Write the full listing out again, word for word, but omit the pictures.

- Raw data
/---

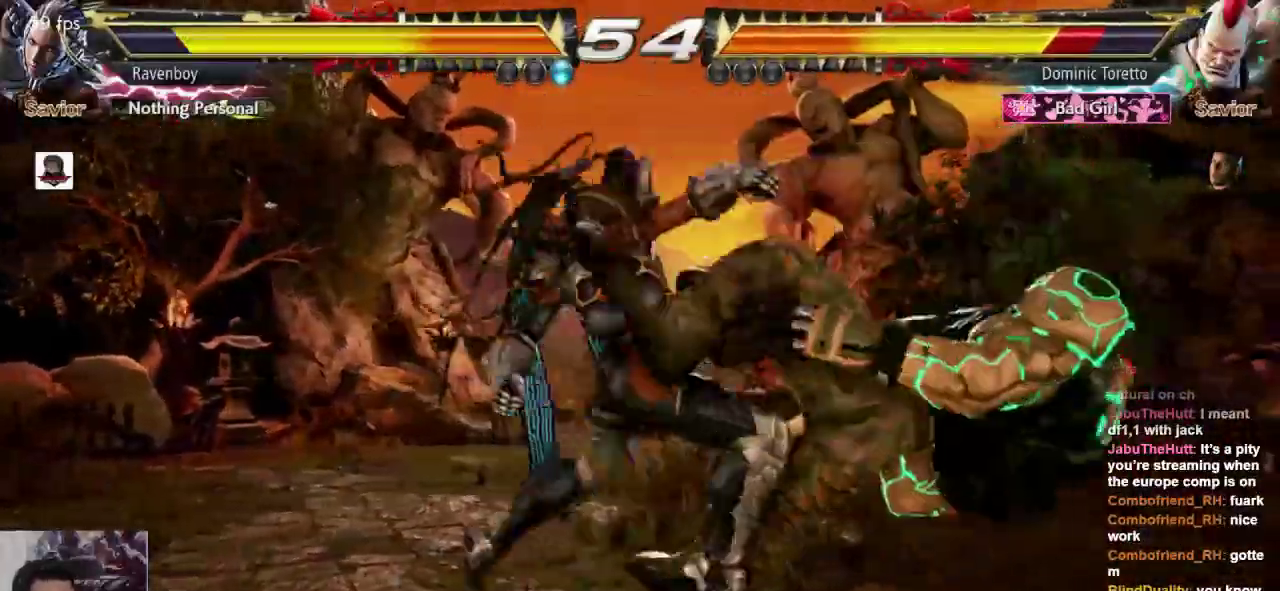
{"dt_ms": 500, "buttons": [], "left_stick": "center", "events": [[83, "left_stick", "center"], [217, "left_stick", "down-right"], [250, "SQUARE", "down"], [317, "SQUARE", "up"], [383, "L2", "down"], [417, "left_stick", "center"], [450, "L2", "up"]]}
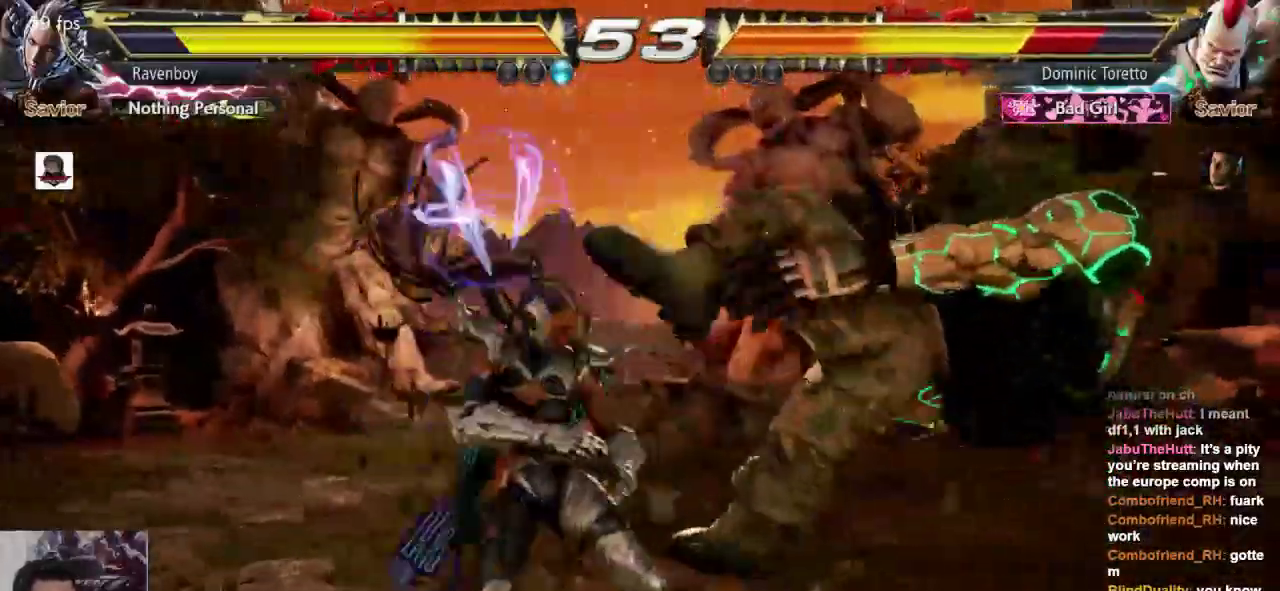
{"dt_ms": 500, "buttons": [], "left_stick": "center", "events": [[50, "L2", "down"], [117, "L2", "up"], [217, "L2", "down"], [283, "L2", "up"], [333, "L2", "down"], [467, "L2", "up"]]}
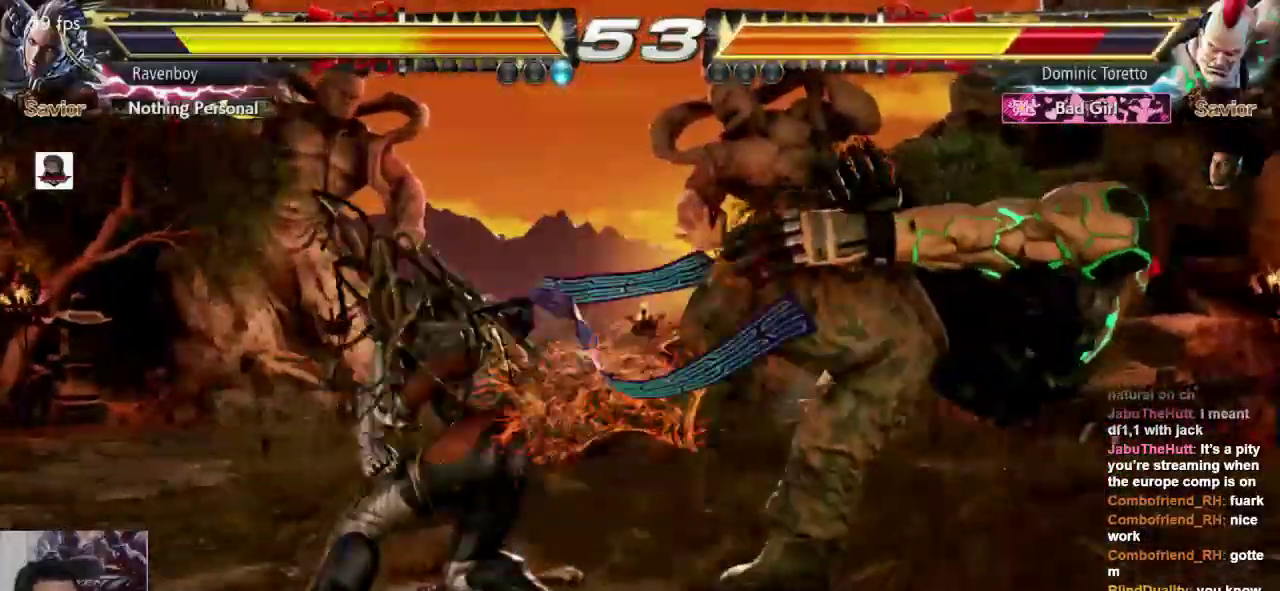
{"dt_ms": 500, "buttons": [], "left_stick": "right", "events": [[267, "left_stick", "up"], [400, "left_stick", "center"], [500, "left_stick", "right"]]}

\---

- Expected answer
{"dt_ms": 500, "buttons": [], "left_stick": "center", "events": [[83, "left_stick", "center"], [217, "left_stick", "down-right"], [250, "SQUARE", "down"], [317, "SQUARE", "up"], [383, "L2", "down"], [417, "left_stick", "center"], [450, "L2", "up"]]}
{"dt_ms": 500, "buttons": [], "left_stick": "center", "events": [[50, "L2", "down"], [117, "L2", "up"], [217, "L2", "down"], [283, "L2", "up"], [333, "L2", "down"], [467, "L2", "up"]]}
{"dt_ms": 500, "buttons": [], "left_stick": "right", "events": [[267, "left_stick", "up"], [400, "left_stick", "center"], [500, "left_stick", "right"]]}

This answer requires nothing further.